The poetic works of Isuri have gained widespread acclaim among the people of the Bundelkhand region. His four-lined compositions, known as Chaukaria Phag, have become integral to the local folk musical tradition of the Bundelkhand region and Madhya Pradesh.

== Life ==

Isuri was born in the village of Mendki in the present-day Mauranipur tehsil of Jhansi district in the state of Uttar Pradesh. He was popularly known as Isuri Babba. His full name was Hartal Isuri or Isuri Prasad. He was a contemporary of Pandit Gangadhar Vyas during the Bharatendu era.

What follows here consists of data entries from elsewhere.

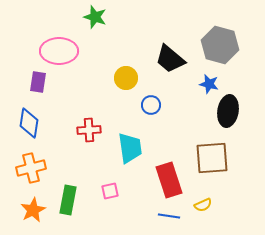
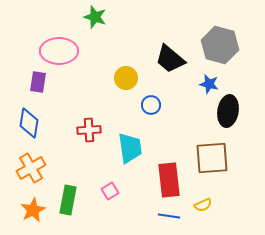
orange cross: rotated 16 degrees counterclockwise
red rectangle: rotated 12 degrees clockwise
pink square: rotated 18 degrees counterclockwise
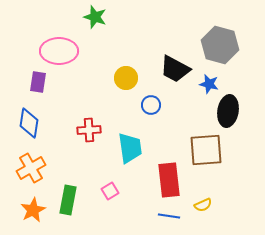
black trapezoid: moved 5 px right, 10 px down; rotated 12 degrees counterclockwise
brown square: moved 6 px left, 8 px up
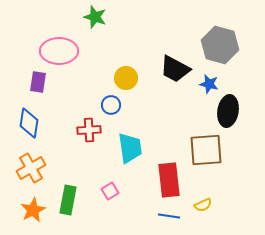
blue circle: moved 40 px left
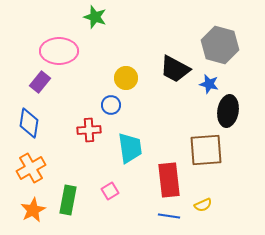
purple rectangle: moved 2 px right; rotated 30 degrees clockwise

Isuri's father was named Bholanath Arjariya. After losing his parents in childhood, he was raised in his maternal grandmother's house. His ancestors originated from the Orchha State and later settled in Mendki village. The house where Isuri lived still stands in Mendki village of Mauranipur tehsil.

He chose to write about the ongoing situation, creating awareness among the people of Bundelkhand against British rule. His romantic poetry was inspired by a girl named Rajjo or Rajau. Isuri also wrote about the culture and traditions of Bundelkhand. His works are recognized for their authentic representation of rural culture and beauty.

Numerous books featuring collections of Isuri's poetry and phaag have been published by various government and literary organizations, including Sahitya Akademi, Bundelkhand Sahitya Akademi, Adivasi Lok Kala Academy, and Madhya Pradesh Sanskrit Parishad.

== Legend ==
In 2013, the Madhya Pradesh School of Drama (MPSD) students performed the play Hansa Ud Chal Des, depicting the life of Isuri, at the Ravindra Bhavan Auditorium, Bhopal. A research institute, Isuri Shodh Sansthan, was established in his village Mendki, but due to government neglect, it has since been closed.

Under the Madhya Pradesh government, the Madhya Pradesh Sahitya Academy has established the Isuri Puraskar, an annual literary award recognizing writers or poets for their noteworthy contributions to Bundeli folk poetry and literature.